**Exercise goal**. In the entries below, find the lines with the word "primitives" and copy them.

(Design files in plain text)
▽
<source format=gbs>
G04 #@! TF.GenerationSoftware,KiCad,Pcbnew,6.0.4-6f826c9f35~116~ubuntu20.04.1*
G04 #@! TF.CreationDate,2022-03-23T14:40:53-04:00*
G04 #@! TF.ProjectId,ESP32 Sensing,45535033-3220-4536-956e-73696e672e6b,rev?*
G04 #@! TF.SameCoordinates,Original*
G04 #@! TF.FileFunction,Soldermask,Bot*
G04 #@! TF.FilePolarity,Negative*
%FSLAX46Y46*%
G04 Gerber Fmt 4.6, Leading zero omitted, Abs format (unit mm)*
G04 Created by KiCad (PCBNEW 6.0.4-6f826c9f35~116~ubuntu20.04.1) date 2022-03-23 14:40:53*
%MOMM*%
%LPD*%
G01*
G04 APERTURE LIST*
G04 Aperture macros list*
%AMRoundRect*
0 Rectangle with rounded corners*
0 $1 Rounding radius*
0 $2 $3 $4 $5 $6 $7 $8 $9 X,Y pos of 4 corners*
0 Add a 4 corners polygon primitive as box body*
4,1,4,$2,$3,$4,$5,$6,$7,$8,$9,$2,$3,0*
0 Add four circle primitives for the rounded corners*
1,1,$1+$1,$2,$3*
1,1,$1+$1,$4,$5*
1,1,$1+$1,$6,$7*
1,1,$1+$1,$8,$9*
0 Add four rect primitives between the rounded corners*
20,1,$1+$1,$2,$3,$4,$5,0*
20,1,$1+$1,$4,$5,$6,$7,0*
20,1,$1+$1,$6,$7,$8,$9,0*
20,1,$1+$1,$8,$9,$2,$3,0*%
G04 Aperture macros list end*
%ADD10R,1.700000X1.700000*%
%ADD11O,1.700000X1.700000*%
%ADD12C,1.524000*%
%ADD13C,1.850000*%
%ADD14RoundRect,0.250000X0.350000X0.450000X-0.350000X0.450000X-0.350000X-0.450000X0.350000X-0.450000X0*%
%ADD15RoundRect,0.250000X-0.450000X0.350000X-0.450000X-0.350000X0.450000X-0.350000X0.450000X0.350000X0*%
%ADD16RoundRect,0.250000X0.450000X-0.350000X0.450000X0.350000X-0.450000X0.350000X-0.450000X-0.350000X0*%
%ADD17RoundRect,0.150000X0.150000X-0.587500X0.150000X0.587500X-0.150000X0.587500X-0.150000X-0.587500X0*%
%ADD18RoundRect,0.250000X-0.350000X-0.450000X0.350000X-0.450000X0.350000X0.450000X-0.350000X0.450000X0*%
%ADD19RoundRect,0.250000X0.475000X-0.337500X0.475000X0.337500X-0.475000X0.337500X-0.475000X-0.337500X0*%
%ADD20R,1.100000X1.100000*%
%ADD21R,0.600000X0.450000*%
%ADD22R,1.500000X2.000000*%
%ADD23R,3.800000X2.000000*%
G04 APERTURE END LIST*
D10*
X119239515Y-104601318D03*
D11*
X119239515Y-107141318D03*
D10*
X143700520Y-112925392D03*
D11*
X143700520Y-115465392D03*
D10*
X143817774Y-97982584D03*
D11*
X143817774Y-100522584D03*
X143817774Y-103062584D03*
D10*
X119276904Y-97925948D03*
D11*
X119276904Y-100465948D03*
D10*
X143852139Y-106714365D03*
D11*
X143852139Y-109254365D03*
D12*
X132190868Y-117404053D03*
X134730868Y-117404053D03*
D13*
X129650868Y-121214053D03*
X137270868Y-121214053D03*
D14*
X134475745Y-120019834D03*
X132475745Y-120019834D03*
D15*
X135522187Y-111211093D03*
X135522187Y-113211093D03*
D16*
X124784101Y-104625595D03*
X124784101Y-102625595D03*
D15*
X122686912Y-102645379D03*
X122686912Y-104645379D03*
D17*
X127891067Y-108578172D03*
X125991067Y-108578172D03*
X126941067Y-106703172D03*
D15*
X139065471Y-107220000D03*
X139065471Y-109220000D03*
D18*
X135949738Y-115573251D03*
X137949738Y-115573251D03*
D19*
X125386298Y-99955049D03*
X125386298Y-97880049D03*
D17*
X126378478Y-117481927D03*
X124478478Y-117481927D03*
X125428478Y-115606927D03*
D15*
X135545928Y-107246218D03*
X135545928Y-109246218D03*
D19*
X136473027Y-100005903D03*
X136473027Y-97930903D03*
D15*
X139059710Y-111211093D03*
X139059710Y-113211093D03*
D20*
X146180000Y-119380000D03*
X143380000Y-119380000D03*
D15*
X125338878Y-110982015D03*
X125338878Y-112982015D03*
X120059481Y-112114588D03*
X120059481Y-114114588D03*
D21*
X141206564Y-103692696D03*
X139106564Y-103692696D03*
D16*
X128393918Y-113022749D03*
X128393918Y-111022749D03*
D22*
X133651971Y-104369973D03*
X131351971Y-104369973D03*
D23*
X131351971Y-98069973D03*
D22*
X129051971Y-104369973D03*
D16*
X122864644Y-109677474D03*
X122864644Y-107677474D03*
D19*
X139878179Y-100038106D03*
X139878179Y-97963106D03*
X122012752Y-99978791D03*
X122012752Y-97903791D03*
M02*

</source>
△
▽
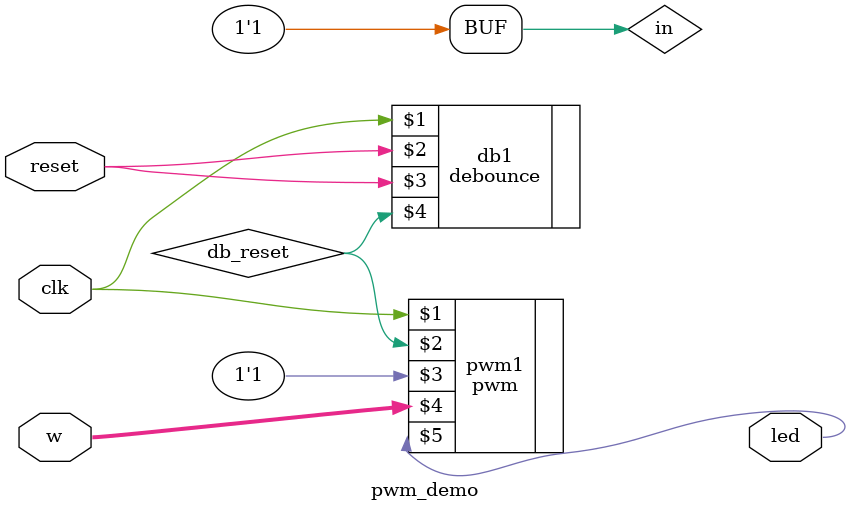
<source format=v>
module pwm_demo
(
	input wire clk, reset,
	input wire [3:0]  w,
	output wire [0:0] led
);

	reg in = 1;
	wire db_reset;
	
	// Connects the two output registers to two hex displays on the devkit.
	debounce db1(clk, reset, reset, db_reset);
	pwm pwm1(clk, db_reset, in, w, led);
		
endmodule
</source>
△
**Expected output**.
0 Add four circle primitives for the rounded corners*
0 Add four rect primitives between the rounded corners*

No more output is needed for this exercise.